DESCRIPTION OF THE TASK: Please take the lines from the one holding "Velhartic v Plzeňském kraji." through the one holding "eenvoudig aan objecten" in the data below and copy them exactly.

SUPPLIED RECORDS:
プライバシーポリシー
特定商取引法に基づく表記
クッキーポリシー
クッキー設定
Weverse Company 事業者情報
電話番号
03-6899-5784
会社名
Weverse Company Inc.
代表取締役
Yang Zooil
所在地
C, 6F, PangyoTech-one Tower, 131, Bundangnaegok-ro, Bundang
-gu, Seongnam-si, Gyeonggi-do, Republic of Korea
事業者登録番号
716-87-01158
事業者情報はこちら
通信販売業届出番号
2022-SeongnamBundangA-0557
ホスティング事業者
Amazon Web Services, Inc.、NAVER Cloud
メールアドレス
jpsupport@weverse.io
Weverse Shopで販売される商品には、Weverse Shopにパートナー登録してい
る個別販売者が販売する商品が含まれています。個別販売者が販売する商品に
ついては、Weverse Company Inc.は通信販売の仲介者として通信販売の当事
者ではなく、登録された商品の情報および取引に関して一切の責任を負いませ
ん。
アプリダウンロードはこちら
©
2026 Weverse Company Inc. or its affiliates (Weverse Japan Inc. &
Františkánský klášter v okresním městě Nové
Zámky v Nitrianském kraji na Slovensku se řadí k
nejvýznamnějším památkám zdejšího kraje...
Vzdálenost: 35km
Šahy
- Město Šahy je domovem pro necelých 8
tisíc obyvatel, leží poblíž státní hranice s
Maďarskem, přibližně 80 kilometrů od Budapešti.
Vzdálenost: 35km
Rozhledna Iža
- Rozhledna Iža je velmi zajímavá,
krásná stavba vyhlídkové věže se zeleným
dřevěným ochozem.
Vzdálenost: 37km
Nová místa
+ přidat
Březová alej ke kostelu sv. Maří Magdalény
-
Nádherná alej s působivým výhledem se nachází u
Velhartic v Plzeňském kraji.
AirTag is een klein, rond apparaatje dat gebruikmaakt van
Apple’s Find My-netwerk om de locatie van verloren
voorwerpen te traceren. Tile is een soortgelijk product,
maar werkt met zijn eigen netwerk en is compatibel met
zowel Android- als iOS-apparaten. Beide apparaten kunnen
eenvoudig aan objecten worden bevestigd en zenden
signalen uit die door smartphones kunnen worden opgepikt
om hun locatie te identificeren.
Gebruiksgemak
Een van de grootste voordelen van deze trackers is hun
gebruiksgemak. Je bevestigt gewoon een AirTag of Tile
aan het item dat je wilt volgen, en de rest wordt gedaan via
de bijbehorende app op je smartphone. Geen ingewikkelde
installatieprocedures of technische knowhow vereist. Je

REPLY:
Velhartic v Plzeňském kraji.
AirTag is een klein, rond apparaatje dat gebruikmaakt van
Apple’s Find My-netwerk om de locatie van verloren
voorwerpen te traceren. Tile is een soortgelijk product,
maar werkt met zijn eigen netwerk en is compatibel met
zowel Android- als iOS-apparaten. Beide apparaten kunnen
eenvoudig aan objecten worden bevestigd en zenden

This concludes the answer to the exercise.